== WHAT THIS TASK INVOLVES ==
All entries are to be retyped without alteration.

== RECORD EXCERPTS ==

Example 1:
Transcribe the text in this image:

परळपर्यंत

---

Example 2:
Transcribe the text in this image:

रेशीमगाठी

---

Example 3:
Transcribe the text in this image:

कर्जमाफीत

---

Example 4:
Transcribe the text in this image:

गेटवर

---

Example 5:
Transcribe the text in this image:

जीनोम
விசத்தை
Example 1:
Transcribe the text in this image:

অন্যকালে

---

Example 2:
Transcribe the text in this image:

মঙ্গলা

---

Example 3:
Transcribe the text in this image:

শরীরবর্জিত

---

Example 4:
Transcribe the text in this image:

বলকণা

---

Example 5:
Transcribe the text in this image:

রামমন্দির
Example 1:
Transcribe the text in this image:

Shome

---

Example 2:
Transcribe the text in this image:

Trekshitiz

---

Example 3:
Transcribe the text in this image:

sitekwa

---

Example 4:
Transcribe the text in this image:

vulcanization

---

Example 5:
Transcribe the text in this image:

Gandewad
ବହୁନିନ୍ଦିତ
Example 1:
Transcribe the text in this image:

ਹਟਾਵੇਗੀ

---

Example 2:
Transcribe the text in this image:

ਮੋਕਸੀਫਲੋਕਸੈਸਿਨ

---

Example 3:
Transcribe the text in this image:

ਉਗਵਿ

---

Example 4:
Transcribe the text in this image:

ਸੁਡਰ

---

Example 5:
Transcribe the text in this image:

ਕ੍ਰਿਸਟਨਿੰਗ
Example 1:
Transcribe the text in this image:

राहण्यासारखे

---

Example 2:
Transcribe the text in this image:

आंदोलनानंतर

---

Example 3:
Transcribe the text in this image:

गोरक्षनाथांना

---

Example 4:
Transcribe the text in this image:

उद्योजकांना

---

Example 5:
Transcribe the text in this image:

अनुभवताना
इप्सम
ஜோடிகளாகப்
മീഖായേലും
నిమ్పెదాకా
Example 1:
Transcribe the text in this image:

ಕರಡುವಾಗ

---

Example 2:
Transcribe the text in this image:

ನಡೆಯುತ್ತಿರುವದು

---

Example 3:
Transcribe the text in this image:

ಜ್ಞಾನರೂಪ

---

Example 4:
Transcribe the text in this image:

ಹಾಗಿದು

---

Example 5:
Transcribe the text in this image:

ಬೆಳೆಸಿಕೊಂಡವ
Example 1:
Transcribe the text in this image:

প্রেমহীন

== OUTPUT OF THE EXERCISE ==
Example 1:
Transcribe the text in this image:

परळपर्यंत

---

Example 2:
Transcribe the text in this image:

रेशीमगाठी

---

Example 3:
Transcribe the text in this image:

कर्जमाफीत

---

Example 4:
Transcribe the text in this image:

गेटवर

---

Example 5:
Transcribe the text in this image:

जीनोम
விசத்தை
Example 1:
Transcribe the text in this image:

অন্যকালে

---

Example 2:
Transcribe the text in this image:

মঙ্গলা

---

Example 3:
Transcribe the text in this image:

শরীরবর্জিত

---

Example 4:
Transcribe the text in this image:

বলকণা

---

Example 5:
Transcribe the text in this image:

রামমন্দির
Example 1:
Transcribe the text in this image:

Shome

---

Example 2:
Transcribe the text in this image:

Trekshitiz

---

Example 3:
Transcribe the text in this image:

sitekwa

---

Example 4:
Transcribe the text in this image:

vulcanization

---

Example 5:
Transcribe the text in this image:

Gandewad
ବହୁନିନ୍ଦିତ
Example 1:
Transcribe the text in this image:

ਹਟਾਵੇਗੀ

---

Example 2:
Transcribe the text in this image:

ਮੋਕਸੀਫਲੋਕਸੈਸਿਨ

---

Example 3:
Transcribe the text in this image:

ਉਗਵਿ

---

Example 4:
Transcribe the text in this image:

ਸੁਡਰ

---

Example 5:
Transcribe the text in this image:

ਕ੍ਰਿਸਟਨਿੰਗ
Example 1:
Transcribe the text in this image:

राहण्यासारखे

---

Example 2:
Transcribe the text in this image:

आंदोलनानंतर

---

Example 3:
Transcribe the text in this image:

गोरक्षनाथांना

---

Example 4:
Transcribe the text in this image:

उद्योजकांना

---

Example 5:
Transcribe the text in this image:

अनुभवताना
इप्सम
ஜோடிகளாகப்
മീഖായേലും
నిమ్పెదాకా
Example 1:
Transcribe the text in this image:

ಕರಡುವಾಗ

---

Example 2:
Transcribe the text in this image:

ನಡೆಯುತ್ತಿರುವದು

---

Example 3:
Transcribe the text in this image:

ಜ್ಞಾನರೂಪ

---

Example 4:
Transcribe the text in this image:

ಹಾಗಿದು

---

Example 5:
Transcribe the text in this image:

ಬೆಳೆಸಿಕೊಂಡವ
Example 1:
Transcribe the text in this image:

প্রেমহীন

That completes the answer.